Calculation of the ionization of a mixture of salts

The last part involves a mixture of salts. The provided pH indicates the solution is lightly acidic which means among all the salts, a weak base has to be present in the mixture as KCl, KNO3, and NaCl will not hydrolyze as they are salts of strong acid and base. The NaCH3COO is the only salt that if hydrolyzes would give a slightly basic solution due to weak acid CH3COOH and strong base NaOH. However, it can't alone account for the acidic solution which implies the presence of some acidic species that’s not specified in the problem.

Key concepts

pH Calculation

When it comes to understanding the acidity or basicity of a solution, one of the most crucial tools at our disposal is the pH scale. The pH calculation is effectively a measure of the hydrogen ion concentration in a solution and is calculated using the formula \(pH = -\log[H_3O^+]\). A pH value below 7 indicates an acidic solution, while a value above 7 suggests a basic (or alkaline) one.
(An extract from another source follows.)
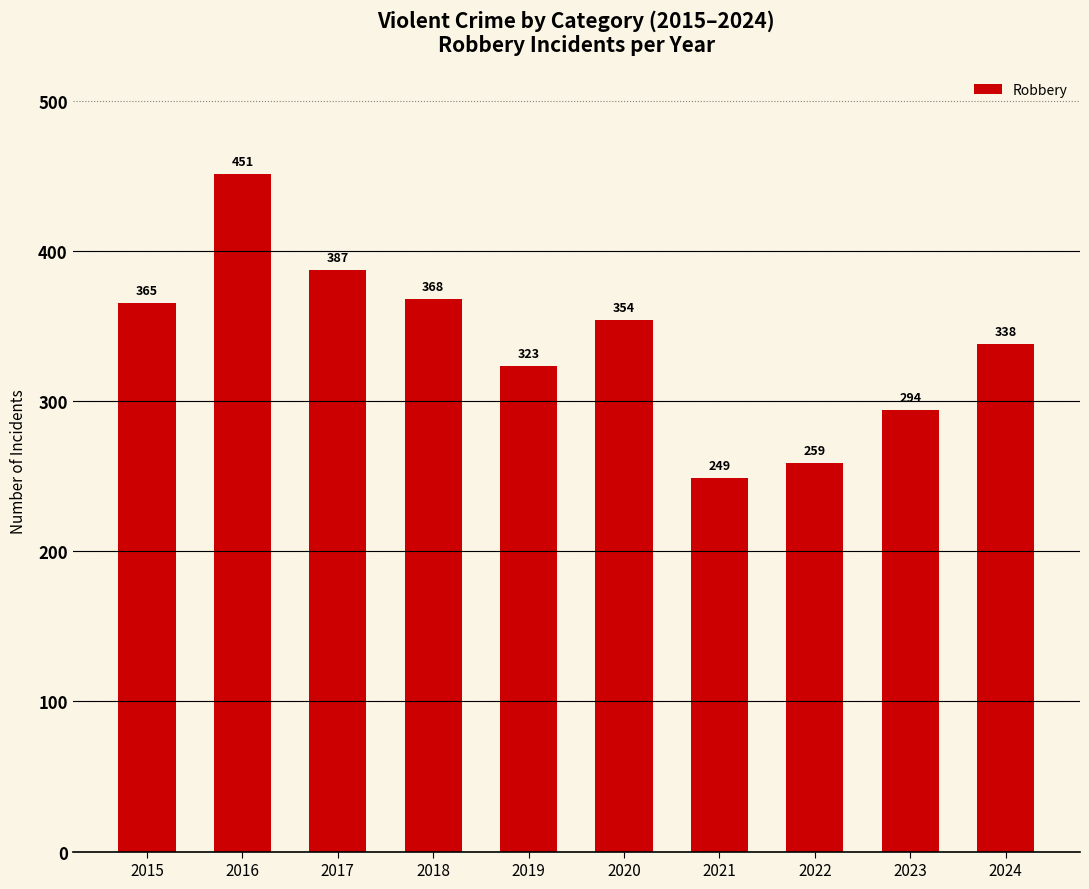

What is the change in value from 2019 to 2020?

+31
pH calculations become more intricate when dealing with weak acids or bases. In these cases, only a small portion of the substance dissolves into ions, and the pH needs to account for this partial ionization. For the step-by-step example from potassium hydrogen orthophthalate, the concentration of hydronium ions (\([H_3O^+]\)) was found by assuming the ionization is so small that it scarcely changes the initial concentration of the acid. This approximation simplifies the process, making the math more manageable, and allows us to calculate pH from the ionization constant and the molarity of the acid.

Acid-Base Equilibrium

Understanding acid-base equilibrium is crucial for pH calculation and other aspects of chemistry. It involves the balance between the forward and backward reactions of acids and bases with water. In an aqueous solution, weak acids and bases partially ionize, establishing a dynamic equilibrium between the non-ionized molecules and the ions produced.
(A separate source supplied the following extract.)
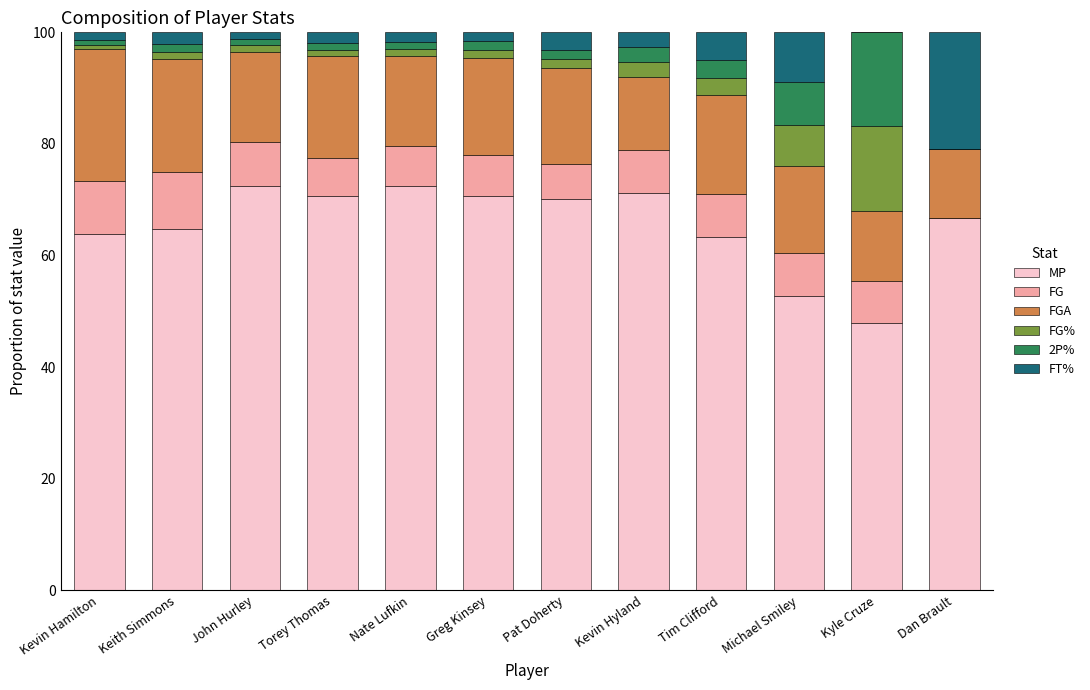

What is the maximum value for MP?

72.5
The equilibrium is described by the acid ionization constant (\(K_a\)) for weak acids or the base ionization constant (\(K_b\)) for weak bases. These constants provide valuable information about the strength of an acid or a base; the larger the constant, the more the compound ionizes. In the given exercise, the ionization constants for ortho-phthalic acid are provided, which help calculate the degree to which the acid ionizes at equilibrium. Using the constants and the initial concentration of the compounds, one can determine the pH of the solution.

Weak Acid Ionization

Weak acid ionization involves a reversible reaction where the acid partially dissociates into its ions in an aqueous solution. Unlike strong acids, which dissociate completely, weak acids establish an equilibrium state characterized by the ionization constants \(K_{a1}\) and \(K_{a2}\) for multi-protic acids, indicating the degree of ionization for each step of dissociation.
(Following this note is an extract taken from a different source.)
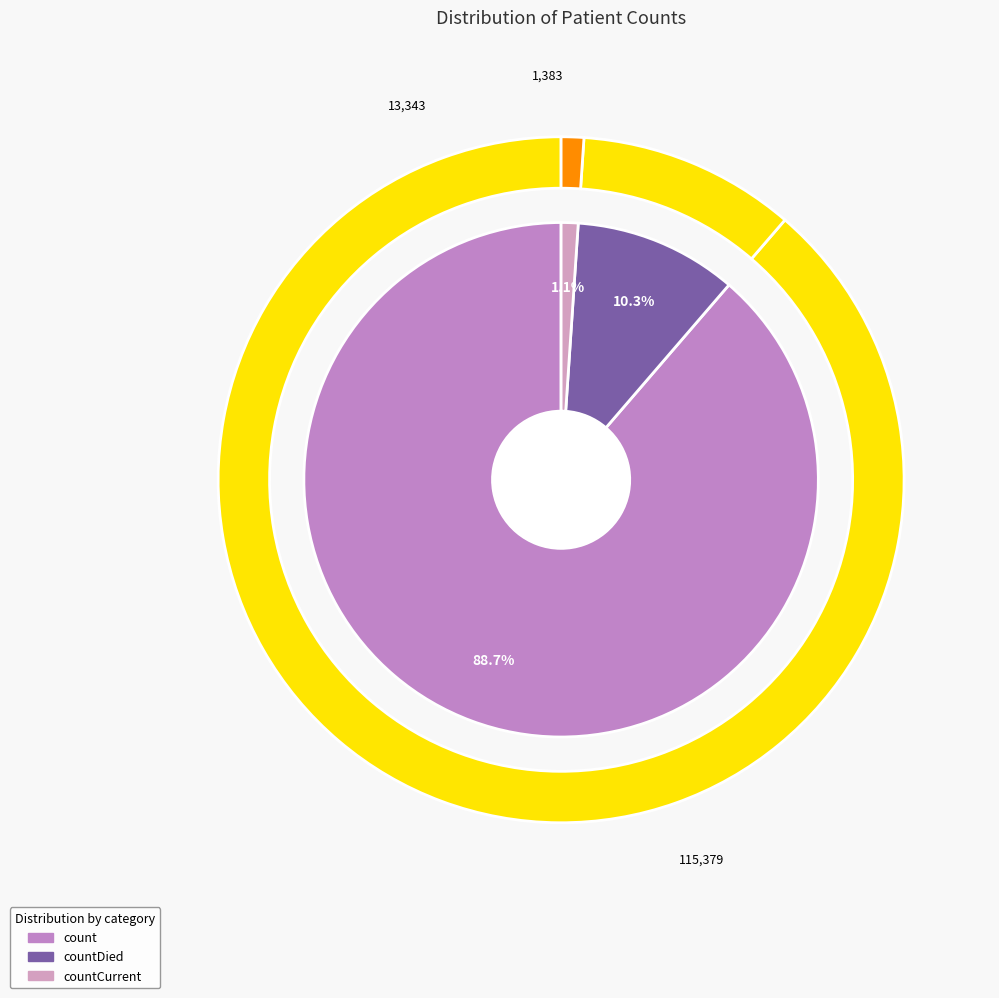

Is it true that countDied is 4% of the pie?

False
For the potassium hydrogen orthophthalate in our example, which is derived from a diprotic acid (ortho-phthalic acid), the second ionization step is relevant. The concentration of ions produced at this stage is used to calculate the pH. The weak acid equilibrium equation \(K_{a} = \frac{[H_3O^+][A^-]}{[HA]}\) allows us to solve for the hydronium ion concentration, assuming that the ionization is minimal and does not significantly decrease the initial concentration of the acid.

Salt Hydrolysis

Salt hydrolysis occurs when the cations or anions of a salt react with water, potentially affecting the pH of the solution. This process is particularly important for salts formed from weak acids or bases. For instance, if a salt is composed of a weak acid and a strong base, the anions can remove hydrogen ions from water, creating hydroxide ions and leading to a basic solution.

In the case of potassium ortho-phthalate, we're dealing with the salt of a weak acid. The provided exercise involves calculating the pH of a solution with this salt by considering the hydrolysis of the anion. The hydrolysis equation in equilibrium form \(K_{b} = \frac{[OH^-][HA]}{[A^-]}\) is used after calculating the molarity to find the concentration of hydroxide ions, \([OH^-]\). To find the pH, we first calculate the pOH using the formula \(pOH = -\log[OH^-]\), and then subtract it from 14 to get the pH of the solution, acknowledging that pH + pOH = 14 in any aqueous solution.